Data for this exercise:
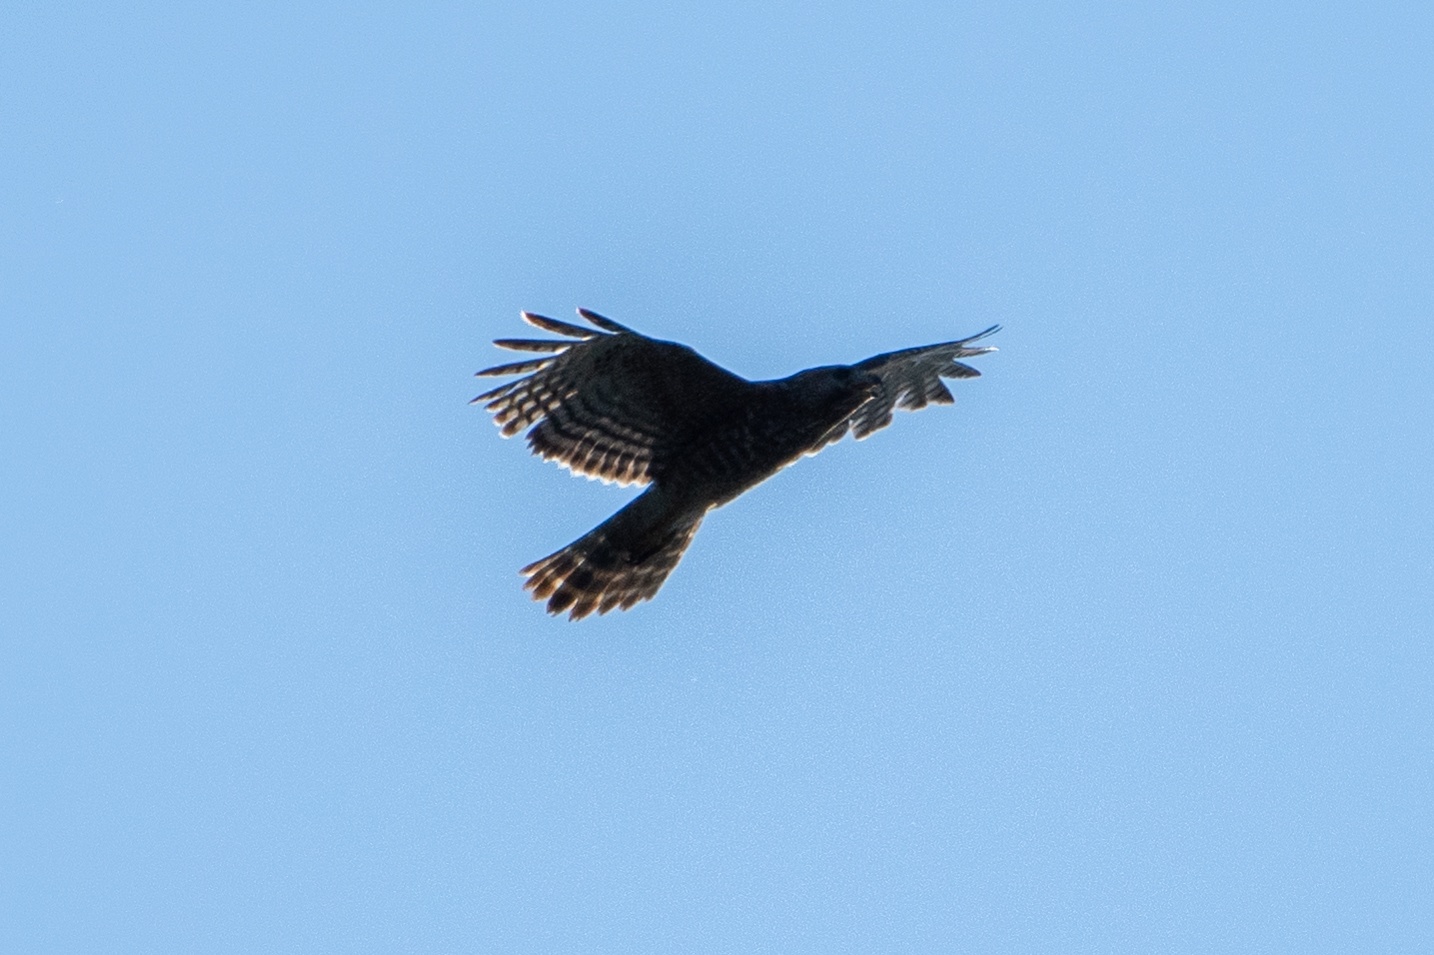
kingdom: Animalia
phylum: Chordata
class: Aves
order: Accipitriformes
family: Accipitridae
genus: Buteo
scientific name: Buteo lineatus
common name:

* * *

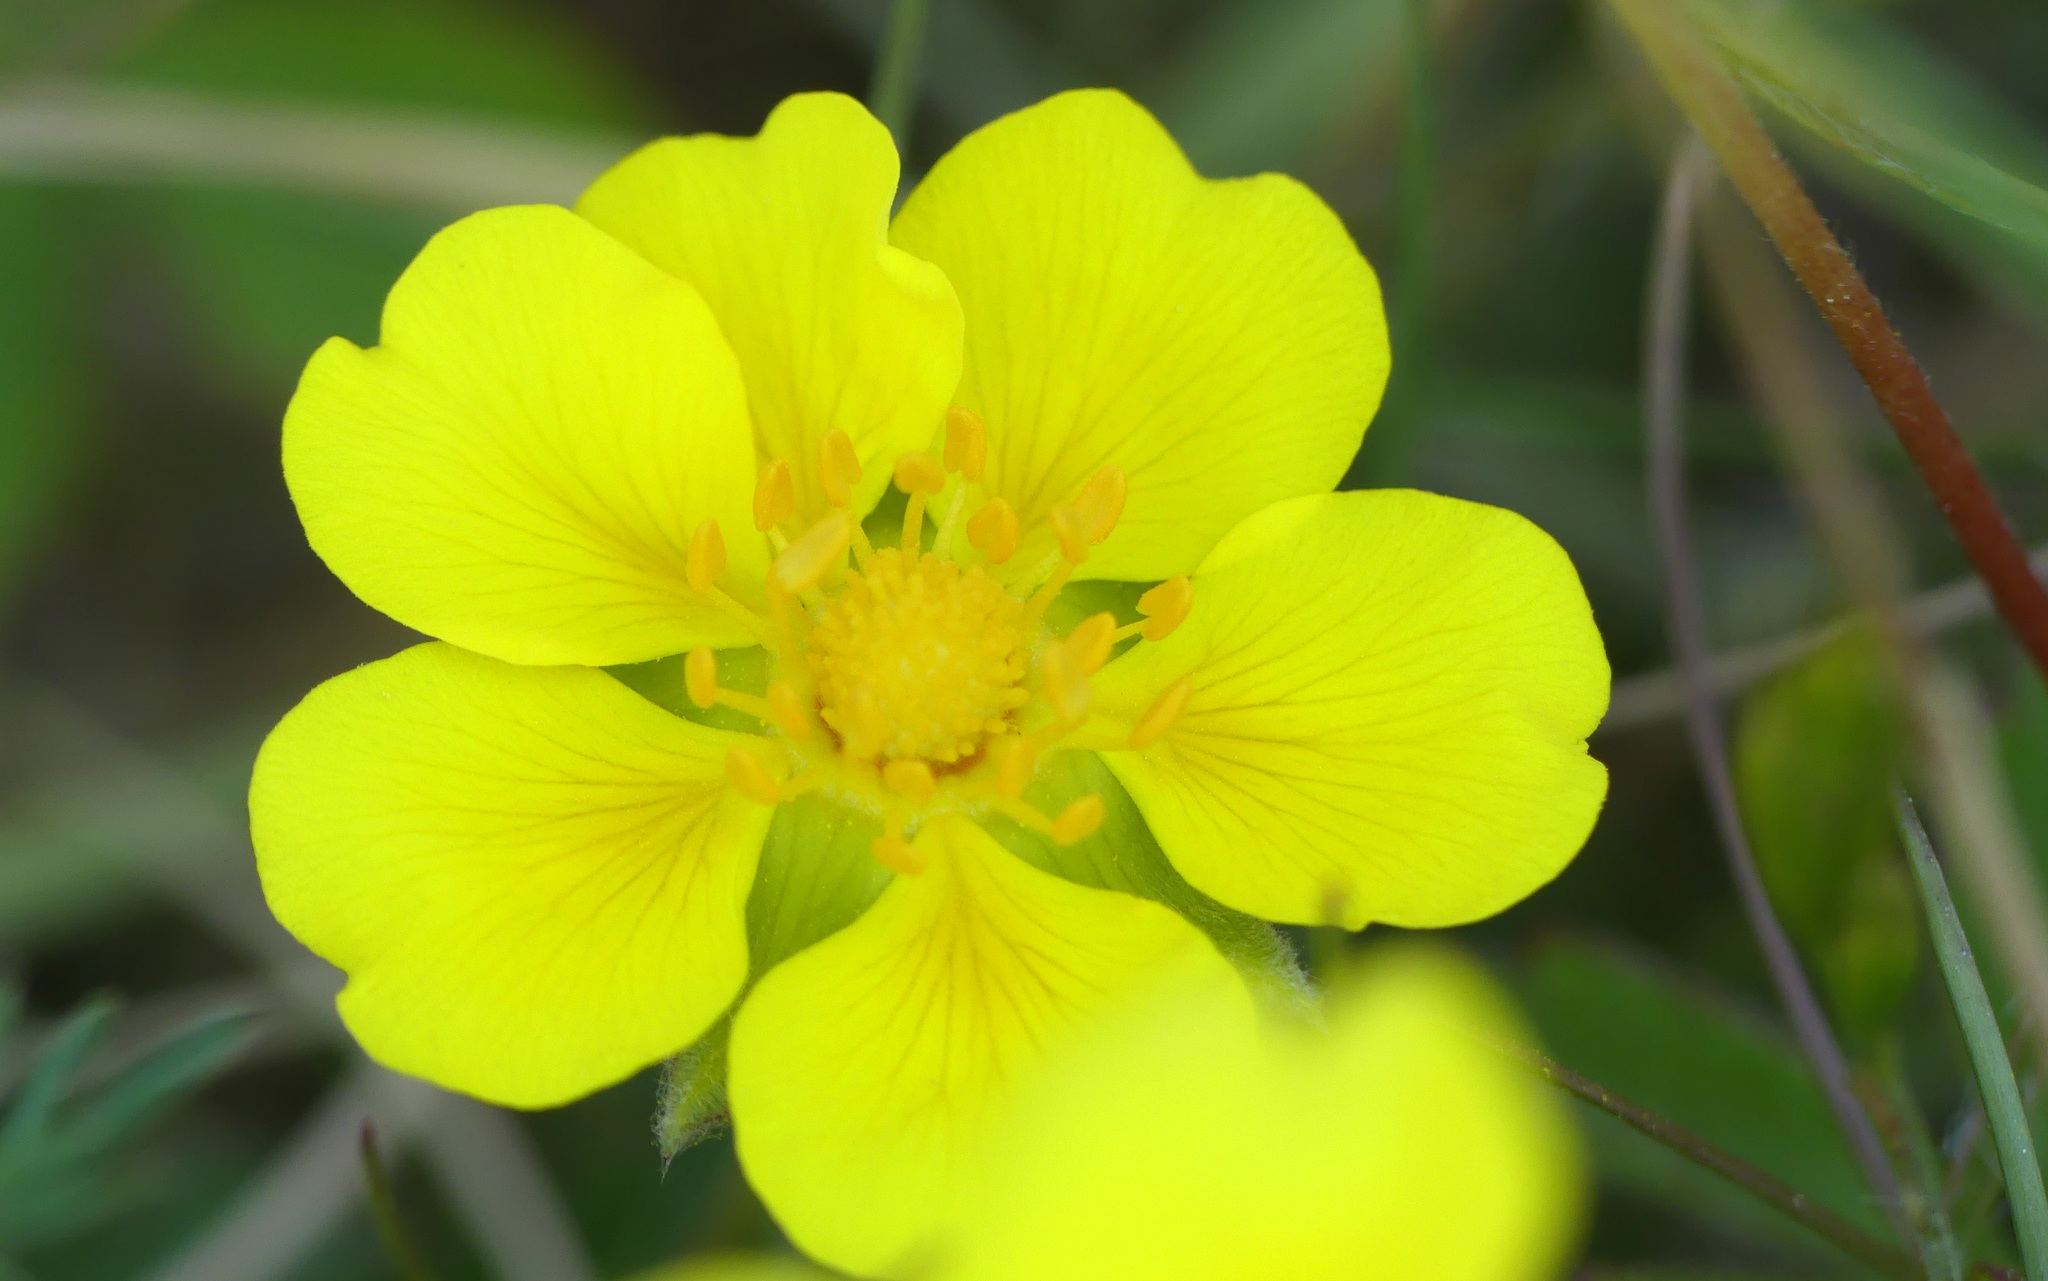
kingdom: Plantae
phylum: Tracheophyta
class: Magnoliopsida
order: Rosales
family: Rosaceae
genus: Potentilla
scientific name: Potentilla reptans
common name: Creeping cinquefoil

Exercise directions: Repeat the stretch of entries from the line containing "kingdom: Animalia" through the line containing "scientific name: Buteo lineatus", with both of those lines included.

Answer to the exercise:
kingdom: Animalia
phylum: Chordata
class: Aves
order: Accipitriformes
family: Accipitridae
genus: Buteo
scientific name: Buteo lineatus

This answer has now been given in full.